Test it — two paths through the same computation, deterministic, no processes, no stubs:

comp =
  LoanApp.apply()
  |> Yield.with_handler()
  |> Throw.with_handler()

# Self-employed, high income — all 4 yields
fiber = comp |> Coroutine.new(Env.new()) |> Coroutine.run()
fiber = Coroutine.run(fiber, {:ok, %{employment: :self_employed,
                                      income: 200_000, employer_id: nil}})
fiber = Coroutine.run(fiber, {:ok, %{license: "LIC-123"}})
fiber = Coroutine.run(fiber, {:ok, %{verified: true}})
%Coroutine.Completed{result: {:ok, _}} = Coroutine.run(fiber, {:ok, :submitted})

# Employed, low income — skips business and additional verification
fiber2 = comp |> Coroutine.new(Env.new()) |> Coroutine.run()
fiber2 = Coroutine.run(fiber2, {:ok, %{employment: :employed,
                                        income: 50_000, employer_id: "ACME"}})
%Coroutine.Completed{result: {:ok, _}} = Coroutine.run(fiber2, {:ok, :submitted})

An event-decomposed state machine would encode every unique path as dispatch state — employment branches, income branches, interaction between them. Here the branches are just if in the code. Same computation, same handlers, same testability.

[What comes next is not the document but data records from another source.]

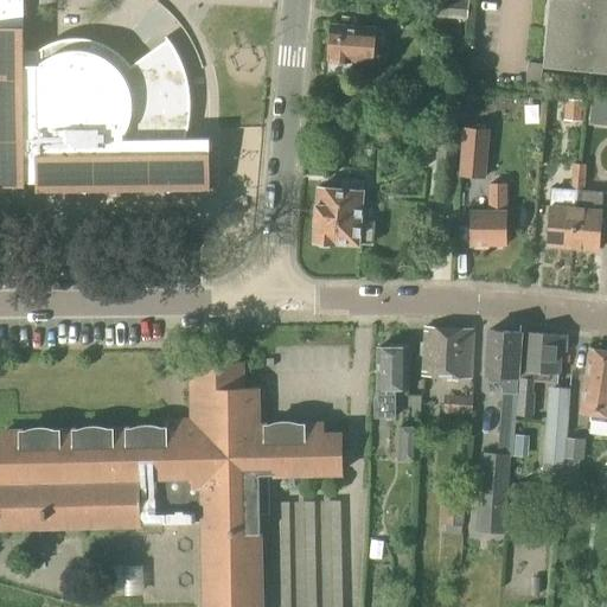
[(38,51),(25,51),(25,0),(0,0),(0,189),(26,189),(26,183),(36,183),(36,196),(62,196),(212,193),(211,138),(186,138),(189,129),(190,126),(190,122),(190,117),(191,114),(191,110),(191,106),(191,97),(191,94),(190,90),(190,85),(189,82),(186,74),(185,70),(184,66),(183,63),(181,59),(178,52),(176,49),(172,42),(167,36),(163,38),(165,40),(131,65),(127,62),(126,59),(123,58),(120,55),(116,52),(110,48),(103,45),(98,43),(95,42),(93,42),(84,40),(77,39),(70,39),(65,40),(61,42),(53,44),(49,45),(46,46),(43,49),(38,51)]
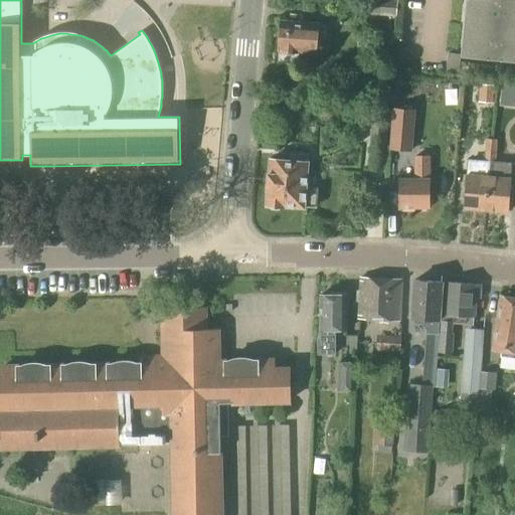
[(396,17),(396,0),(365,0),(364,15),(396,17)]
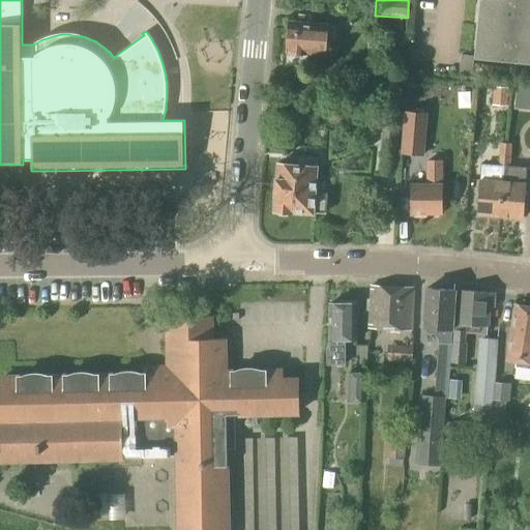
[(529,0),(487,0),(484,0),(479,0),(473,60),(529,65),(529,0)]
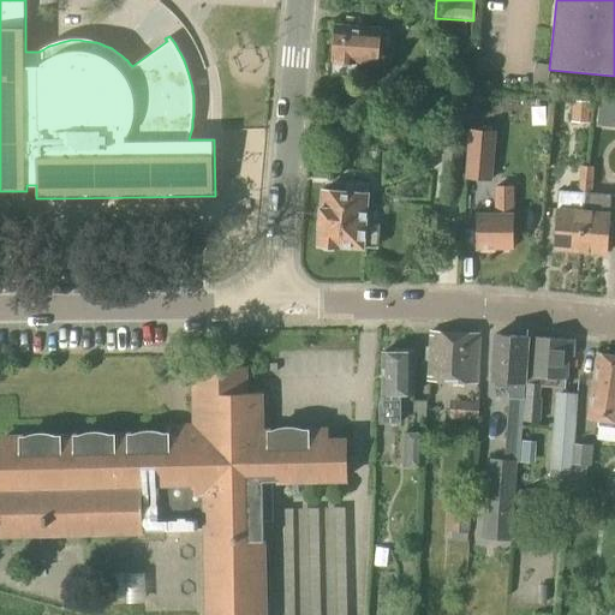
[(378,65),(381,29),(335,25),(333,61),(334,61),(333,76),(353,77),(353,63),(378,65)]
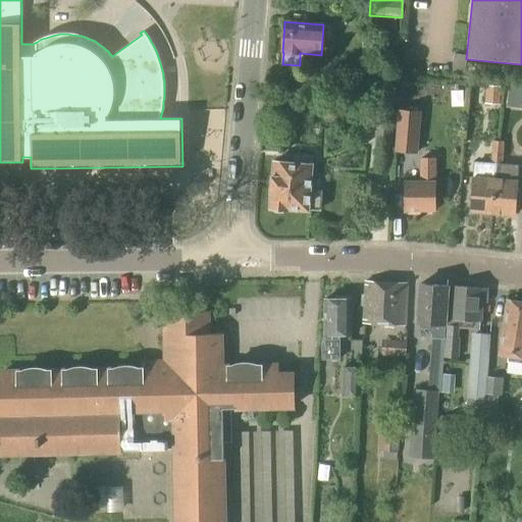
[(503,99),(502,85),(490,86),(491,100),(503,99)]
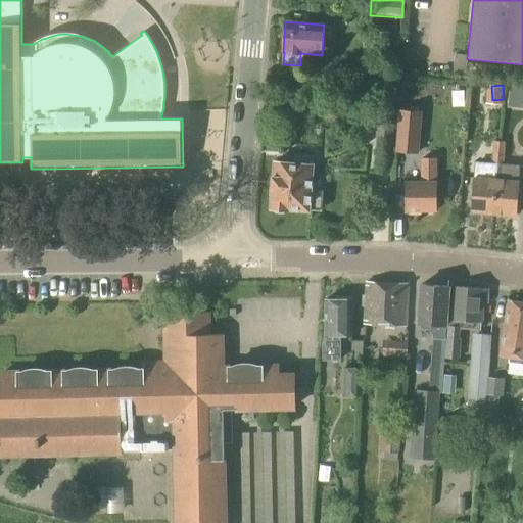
[(522,108),(522,87),(510,86),(507,107),(522,108)]
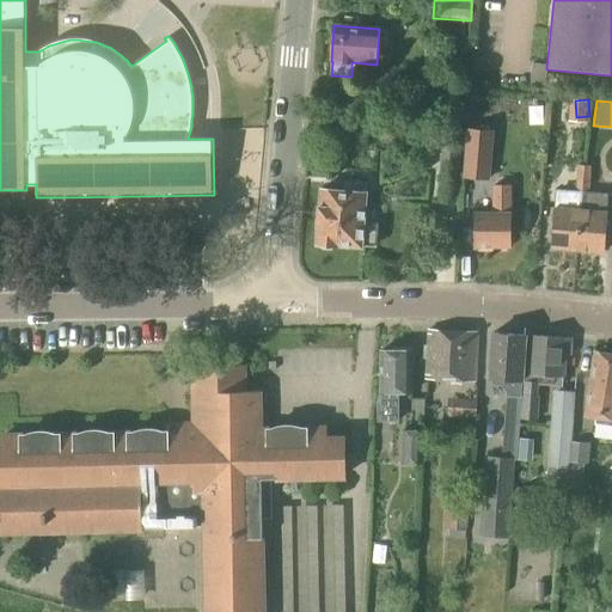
[(488,181),(493,130),(466,128),(463,178),(488,181)]
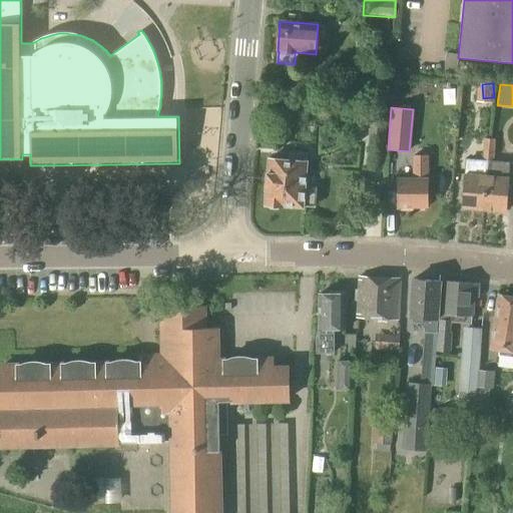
[(382,170),(385,122),(370,121),(366,169),(382,170)]
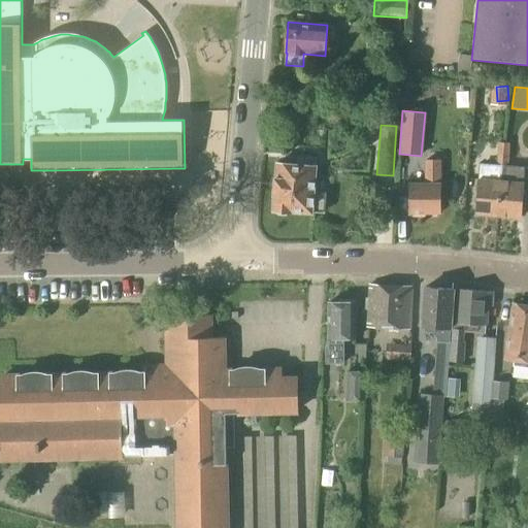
[(499,142),(497,159),(502,159),(502,157),(507,157),(508,143),(499,142)]
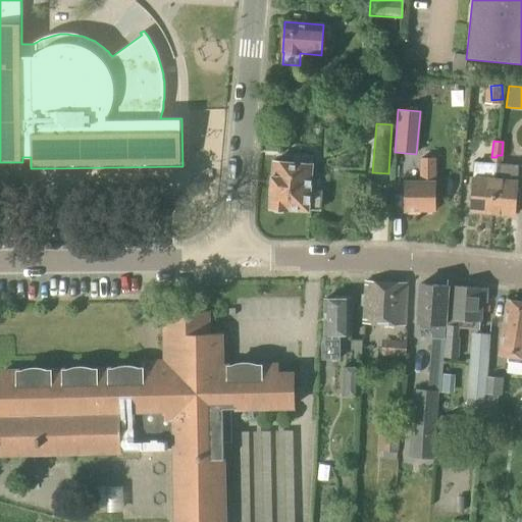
[(281,213),(285,210),(321,212),(322,191),(311,190),(313,164),(312,164),(312,156),(295,155),(294,162),(273,161),(270,209),(271,209),(274,213),(281,213)]
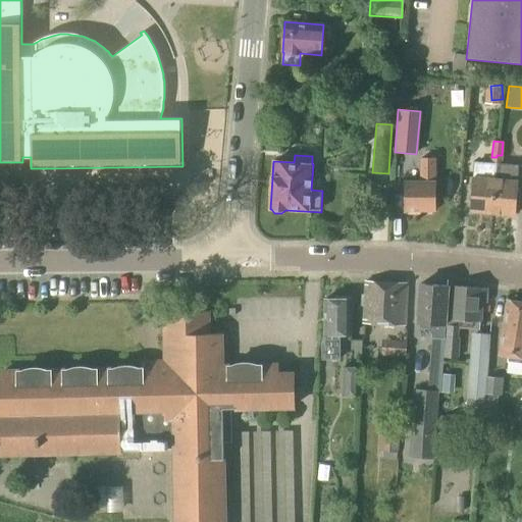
[(491,157),(490,170),(496,170),(494,178),(492,213),(515,215),(518,180),(519,165),(501,164),(502,155),(497,155),(497,157),(491,157)]
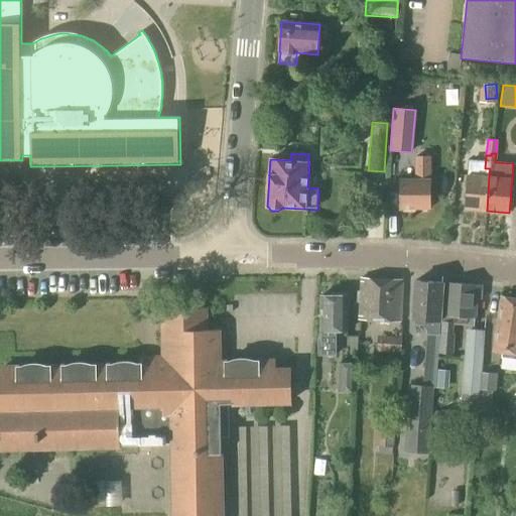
[(430,179),(430,156),(414,156),(414,179),(401,179),(401,208),(430,208),(430,179)]
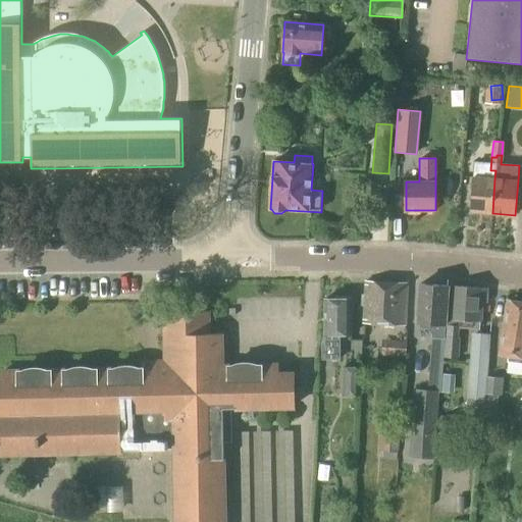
[(473,177),(470,211),(492,213),(494,178),(473,177)]
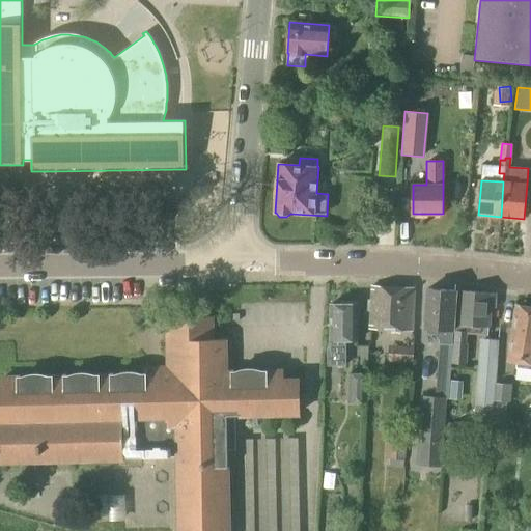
[(413,331),(414,288),(371,286),(369,329),(413,331)]
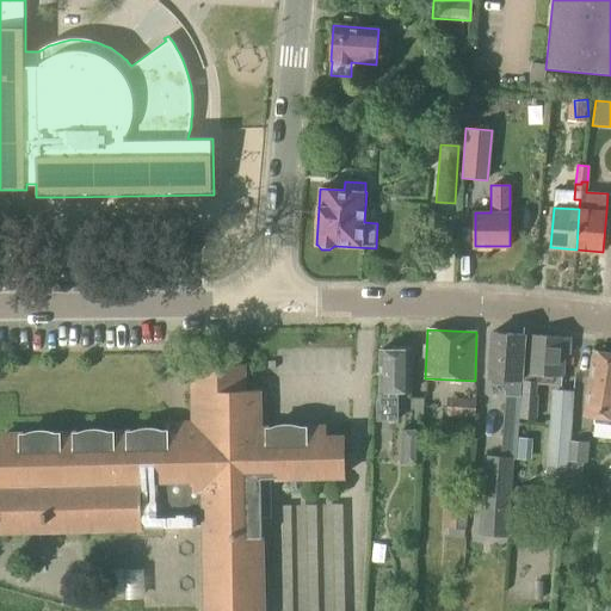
[(522,380),(524,334),(493,333),(489,377),(522,380)]
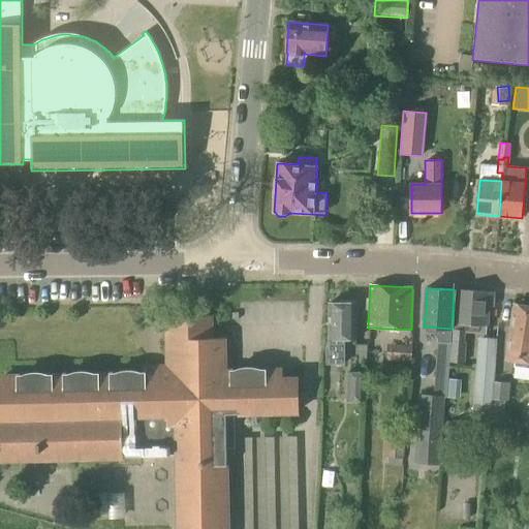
[(487,325),(489,292),(458,290),(456,323),(454,323),(454,330),(453,330),(452,344),(462,344),(463,333),(486,334),(486,325),(487,325)]
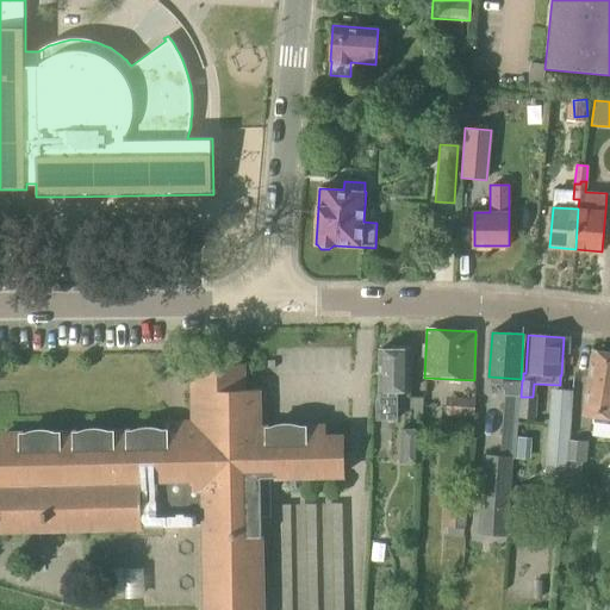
[(410,391),(411,349),(379,349),(379,433),(371,433),(371,460),(397,460),(397,434),(393,434),(393,391),(410,391)]
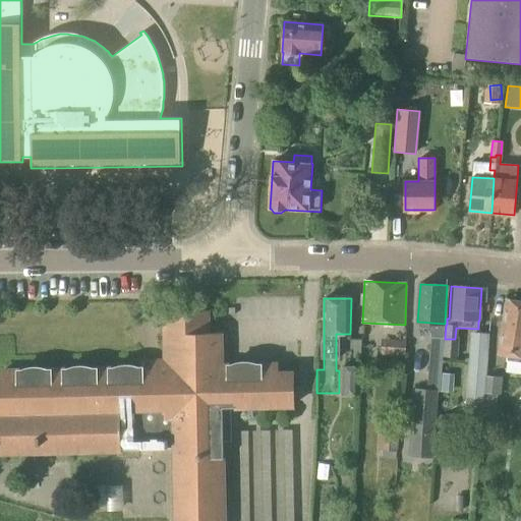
[(520,301),(508,299),(502,334),(500,356),(520,358),(520,301)]
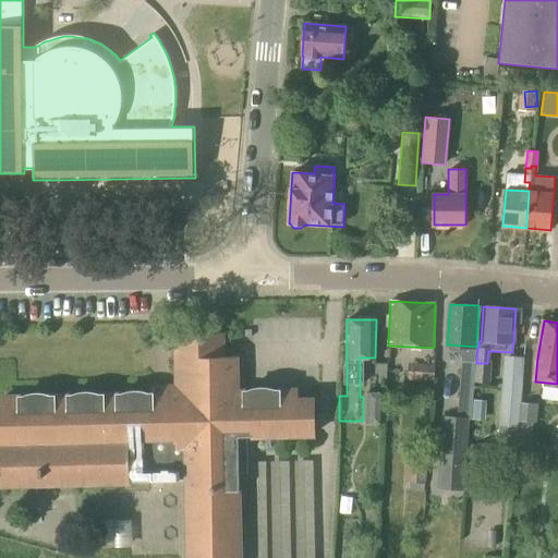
[(222,356),(221,336),(201,336),(177,337),(178,402),(165,402),(153,402),(153,393),(3,397),(3,411),(0,410),(0,487),(129,485),(129,482),(186,481),(187,557),(241,557),(239,472),(249,472),(247,436),(314,434),(313,399),(296,399),(296,389),(238,391),(237,356),(222,356)]
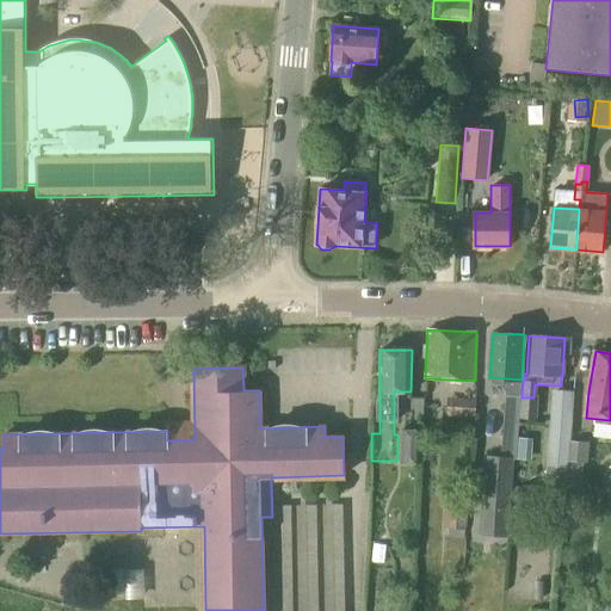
[(567,485),(571,442),(569,442),(573,392),(551,390),(545,482),(566,485),(567,485)]
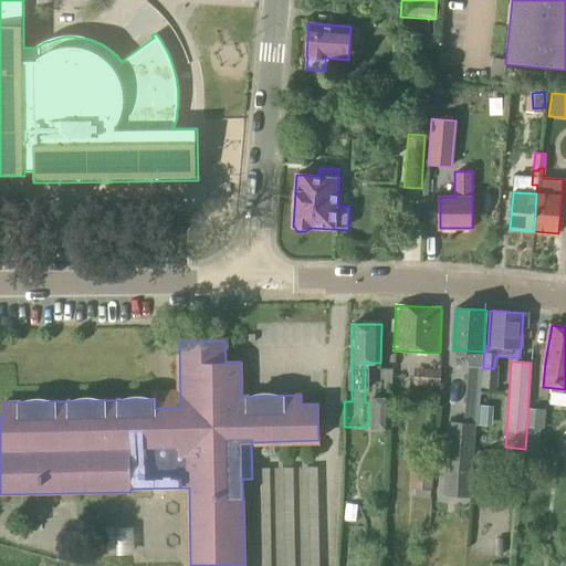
[(475,467),(477,451),(474,451),(475,426),(478,426),(481,367),(468,367),(464,422),(448,421),(446,470),(448,470),(447,486),(471,488),(471,471),(472,471),(473,467),(475,467)]
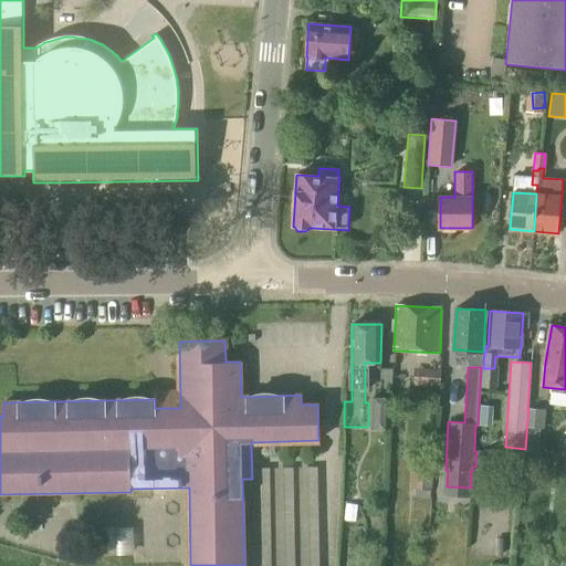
[(440,387),(441,370),(413,369),(412,385),(440,387)]
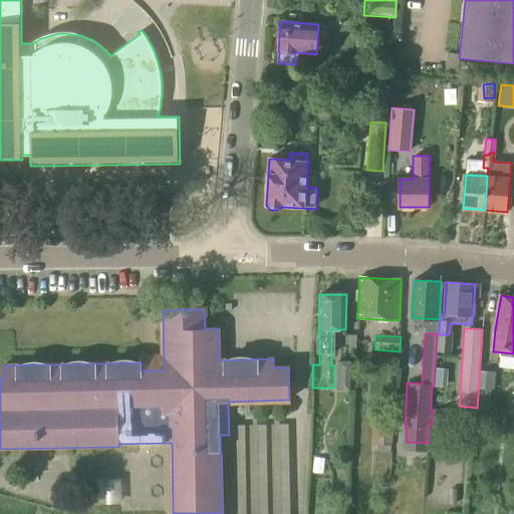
[(338,362),(337,391),(353,391),(354,361),(338,361),(338,362)]
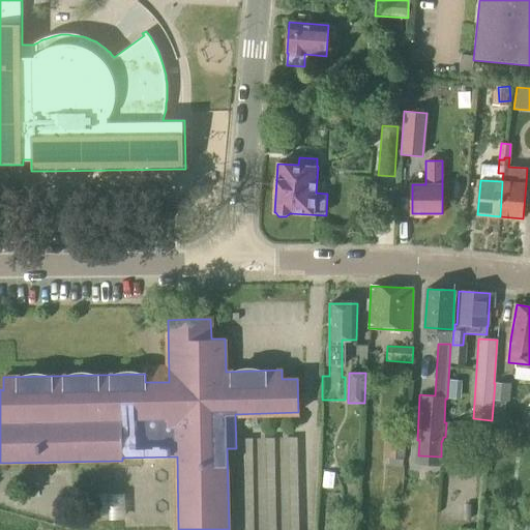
[(492,420),(491,420),(491,424),(504,425),(506,402),(509,402),(510,384),(495,383),(492,420)]
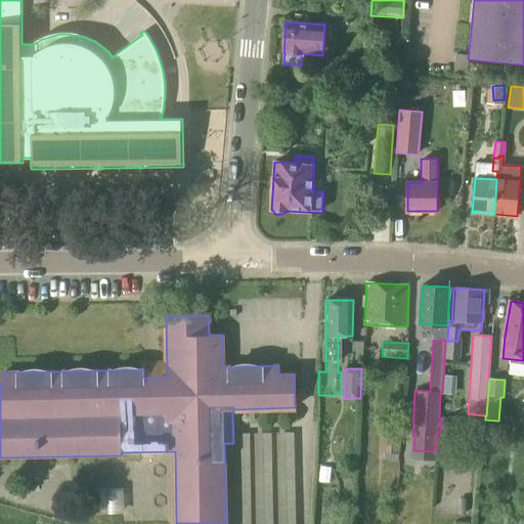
[(399,454),(402,428),(382,426),(379,452),(399,454)]
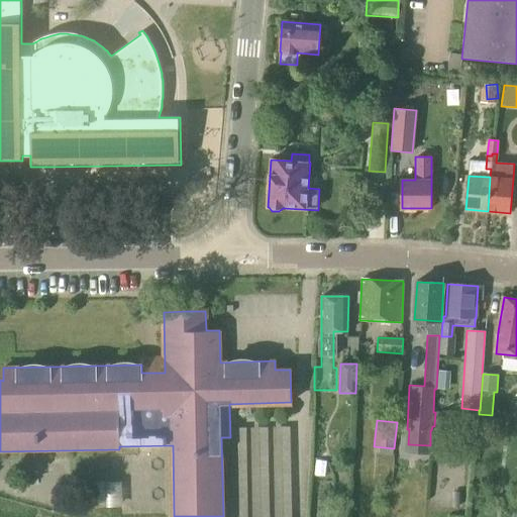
[(120,476),(112,477),(113,499),(122,498),(120,476)]
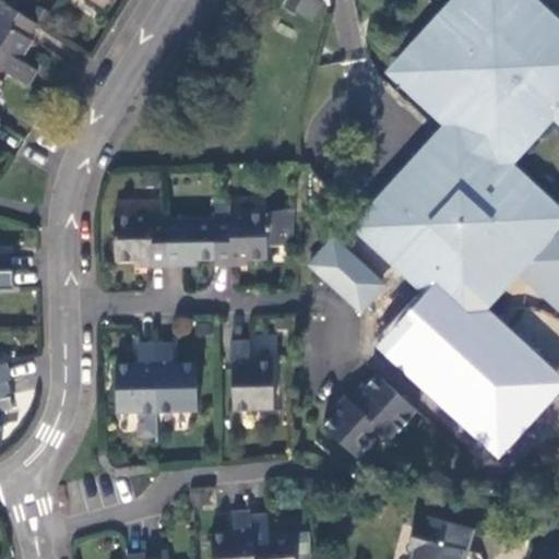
[(285,0),(283,3),(283,7),(293,12),(295,10),(311,22),(322,6),(322,3),(316,0),(285,0)]
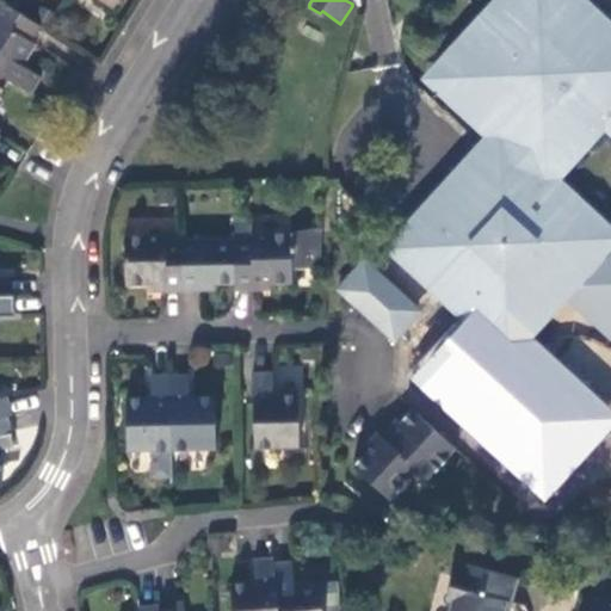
[(610,92),(610,54),(551,0),(523,0),(454,78),(545,165),(610,92)]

Full LiveView integration recipe →

Installation

Hex.pm

def deps do
  [
    {:skuld, "~> 0.28"}
  ]
end

Where next?

If you want to...Read
Understand the problem effects solveWhy Effects?
See how effects and handlers workHow It Works
Write your first computationGetting Started
State, Reader, Writer, Throw, Fresh, RandomFoundational Effects
Yield, Coroutines, FiberPool, Channels, AsyncCoroutines & Concurrency
Port, Repo, Hexagonal ArchitectureBoundaries
Eliminate N+1 queriesBatch Loading
Handler-swapping for deterministic testingTesting
Full effect and API referenceReference
Peek under the hood — CPS, evidence-passing, custom effectsHow It Really Works

License

MIT License — see LICENSE for details.